Que, non seulement ces violations des droits des accusés n’ont pu être discutées dans la procédure en cours, mais encore que les demandes des accusés visant à permettre la manifestation de la vérité ont été rejetées :
La Cour a refusé l’expertise internationale sollicitée par les Avocats ; pourtant, seuls des experts reconnus au plan international et incontestables auraient pu éclairer les juges sur les causes et le mode de propagation de l’épidémie.
Au lieu de cela, la Cour s’est fondée sur l’expertise menée en première instance par des experts libyens qui n’ont, d’ après les meilleurs spécialistes, ni l’expérience, ni les connaissances requises. Il n’a pas été débattu légalement de la question des tortures (coups reçus, tortures à l’électricité, pression morale et psychologique, etc.) subies par les infirmières et le médecin, malgré les nombreux éléments portés au dossier ; de même, il n’a pas été débattu légalement de leur détention au secret pendant des mois.
La question des violations des dispositions procédurales libyennes et des violations des dispositions des Conventions internationales signées et ratifiées par la Libye n’a pas été débattue.
Le non-respect des droits des infirmières et du médecin, notamment le non-respect des droits de la défense n’a pas plus fait l’objet d’un débat juridique.
La question de la longueur de la détention provisoire (les accusés sont détenus depuis plus de sept ans) n’a pas été abordée.
L’accusation et les parties civiles ont eu la parole après les plaidoiries de la défense.

Par conséquent,

D’un point de vue légal, ce procès n’aura été ni juste, ni équitable.
Or, un procès juste et équitable aurait bénéficié non seulement aux accusés, mais encore aux victimes libyennes de l’épidémie ; il aurait permis d’en cerner les causes et d’éviter la reproduction des erreurs ; il aurait permis d’en étudier les conséquences dramatiques et de mieux prendre en charge les victimes.
La tragédie vécue par les accusés et les victimes libyennes de l’épidémie impose à tous un devoir de vérité.
Un procès juste et équitable permet la manifestation de la vérité et empêche le triomphe de l’irresponsabilité et de l’arbitraire.
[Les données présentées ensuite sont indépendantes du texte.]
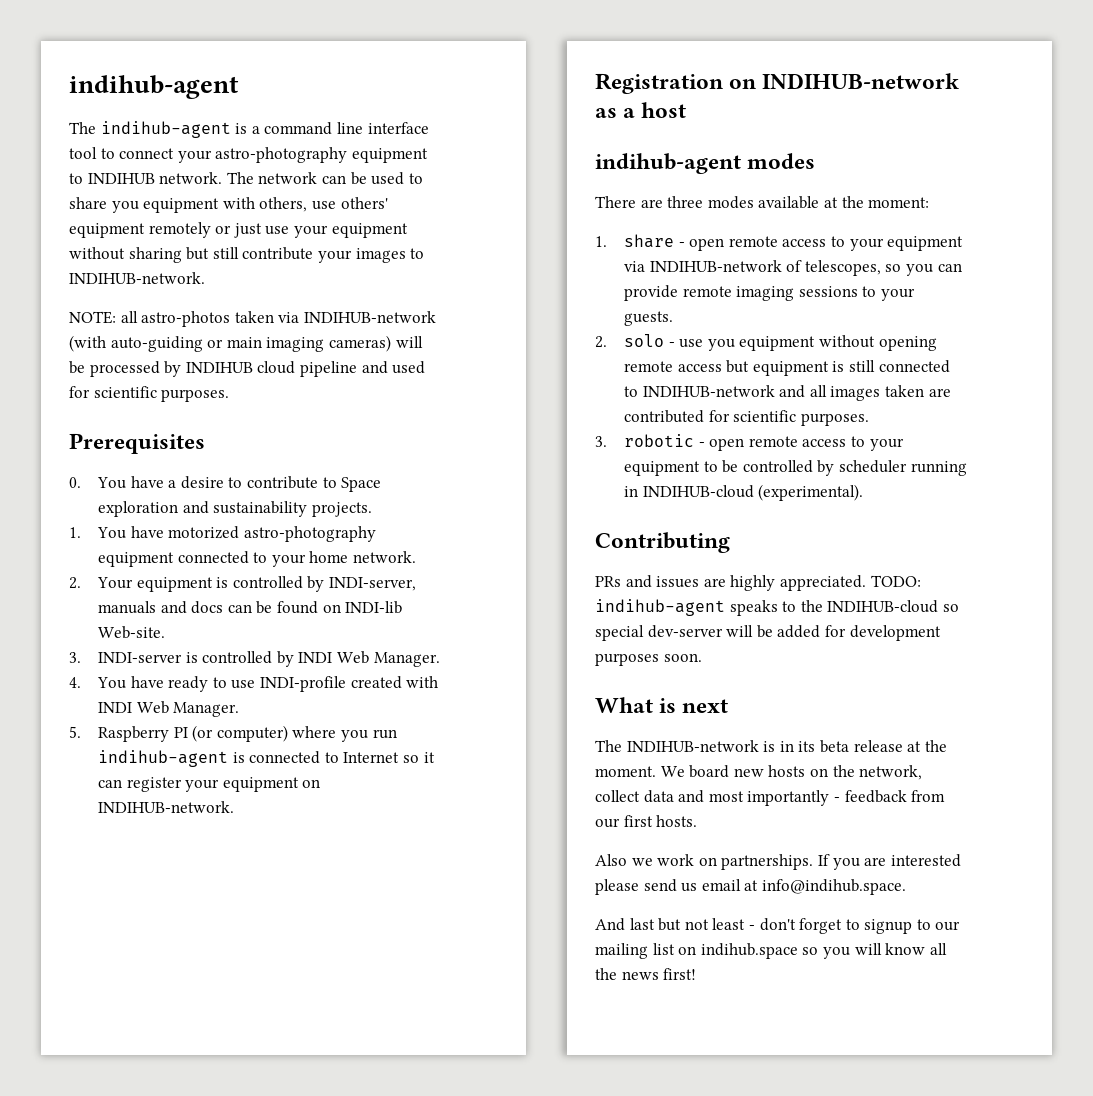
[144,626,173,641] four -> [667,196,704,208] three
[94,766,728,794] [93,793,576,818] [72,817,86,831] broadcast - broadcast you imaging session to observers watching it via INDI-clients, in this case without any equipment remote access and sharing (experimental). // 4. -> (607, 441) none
Aujourd’hui, il convient de constater que
- Les standards internationaux permettant la tenue d’un procès juste et équitable n’ont pas été respectés,
- De récentes analyses scientifiques menées par les plus grands spécialistes mondiaux sur la base du dossier à la disposition de la Cour (Voir infra les articles de la revue Nature et l’appel de 114 Prix Nobel) montrent qu’il n’existe pas de preuve scientifique contre les accusés.
- La Cour n’ a pas accepté d’ entendre comme experts des spécialistes internationalement reconnus.
Ainsi, le dossier de l’accusation est-il vide à l’exception de confessions arrachées sous la torture (dont la réalité a été admise par les officiers de police libyens et le fils du Colonel Khadafi).
La vraie question, comme le fils du colonel Khadafi l’a rappelé, est celle de l’état déplorable du système de santé libyen et ce, malgré les aides étrangères et malgré la richesse pétrolière du pays.
Nous déplorons aussi la timidité des responsables politiques occidentaux et des responsables des institutions internationales dans cette affaire.
Après plus de sept ans d’emprisonnement, la vie des accusés est brisée ; leur état physique et psychique est précaire.
La décision de la Cour libyenne est prévue pour le 19 décembre 2006.
Avec les organisations de défense des droits de l’homme, Avocats sans frontières, Ensemble contre la peine de mort, les barreaux français et européens et les collectifs d’associations mobilisés à travers le monde pour la défense des accusés, nous continuerons à nous battre pour la libération des infirmières et du médecin.